HipHopCanada: Describe the sound of “Brighter” — the beat, melody, how the lyrics flow.
Flex: It’s pretty far removed from what I’ve been working on, and the sound of the new album. I definitely can’t say this is any indication of what you will get on the project. I think I was attracted to how dusty and imperfect it was. The simplicity just allowed me to roll off it easily and not be lost in a mix of too many things going on at once. I guess if anything it called for me to talk about something with substance because of how bare it was. You almost end up carrying the production instead of it carrying you.

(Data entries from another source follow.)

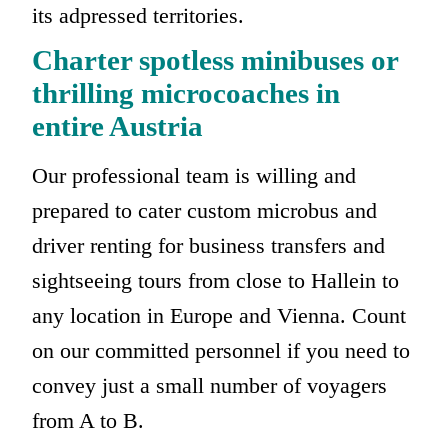
its adpressed territories.
Charter spotless minibuses or
thrilling microcoaches in
entire Austria
Our professional team is willing and
prepared to cater custom microbus and
driver renting for business transfers and
sightseeing tours from close to Hallein to
any location in Europe and Vienna. Count
on our committed personnel if you need to
convey just a small number of voyagers
from A to B.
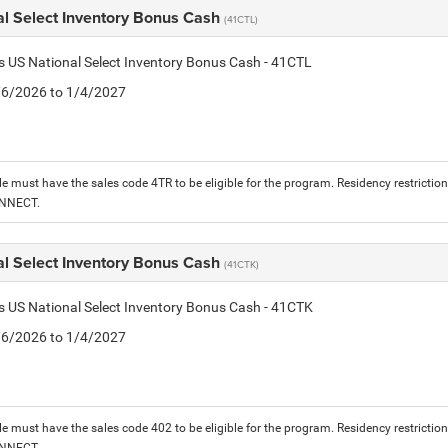
al Select Inventory Bonus Cash
(41CTL)
is US National Select Inventory Bonus Cash - 41CTL
1/6/2026 to 1/4/2027
le must have the sales code 4TR to be eligible for the program. Residency restrictio
ONNECT.
al Select Inventory Bonus Cash
(41CTK)
is US National Select Inventory Bonus Cash - 41CTK
1/6/2026 to 1/4/2027
le must have the sales code 402 to be eligible for the program. Residency restrictio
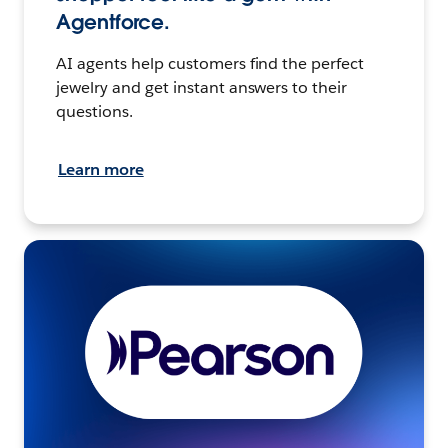
Agentforce.
AI agents help customers find the perfect
jewelry and get instant answers to their
questions.
Learn more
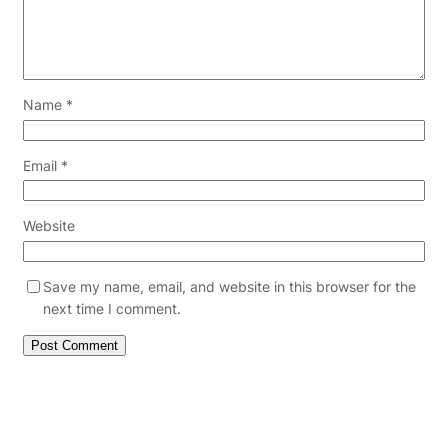
Name
*
Email
*
Website
Save my name, email, and website in this browser for the
next time I comment.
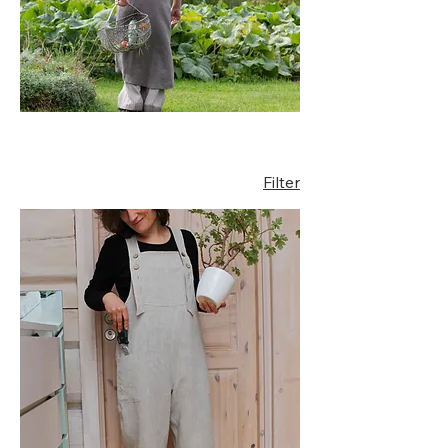
creative work.
Handmade from
breathable natural linen,
these relaxed garments
allow freedom of
movement while
maintaining timeless
style.
Filter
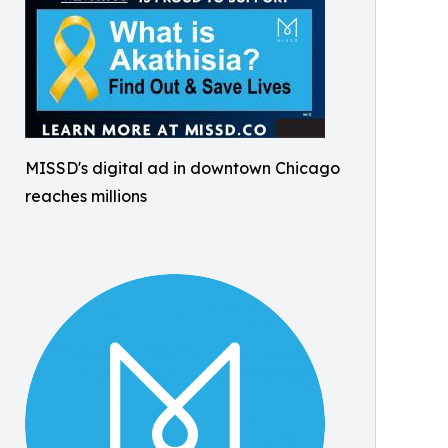
MISSD's digital ad in downtown Chicago
reaches millions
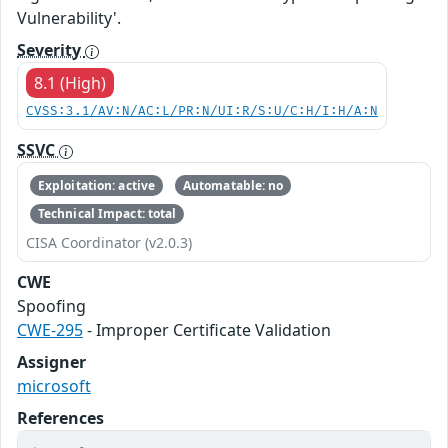
Vulnerability'.
Severity
8.1 (High)
CVSS:3.1/AV:N/AC:L/PR:N/UI:R/S:U/C:H/I:H/A:N
SSVC
Exploitation: active
Automatable: no
Technical Impact: total
CISA Coordinator (v2.0.3)
CWE
Spoofing
CWE-295
- Improper Certificate Validation
Assigner
microsoft
References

HipHopCanada: What’s up next for you?
Flex: My next release will be an album entirely produced by the collective Fameless entitled “Pity Party.” They’ve previously done work with Bones, Danny Brown, and a ton of others. We’ve done the odd track prior, but we really wanted to sit down and craft an entire body of work that has an overall “feeling” front to back. Some song structures are loose, and go through complete changes midway and transition into the next. It’s definitely an experience. I’m super proud of how it turned out. We also had it mixed by a rock engineer to give it more of a gritty sound that I think was needed for this.
HipHopCanada: Anyone you want to call out who helped bring this track to life?
Flex: Shout out to Arch Valenz who was the main producer and runs The Screwface Exchange.
I randomly met him at a Vice party a few years ago, and has been a solid dude since. Also to Phaze who added the extra piano, choir, strings etc. When I perform live, I tend to you use a live band and he basically took over the show as far as the instrumentation went. He can play it all, and is just one of the best souls you can imagine. Pure talent.
I had a friend, Nathan James, master the record who is a part of a band called Hollow Graves. They have a project coming this year and it is sounding incredible. He has also done production for my guys in Lavish Scum (don’t sleep on them). Again, a homie and a beast at everything music.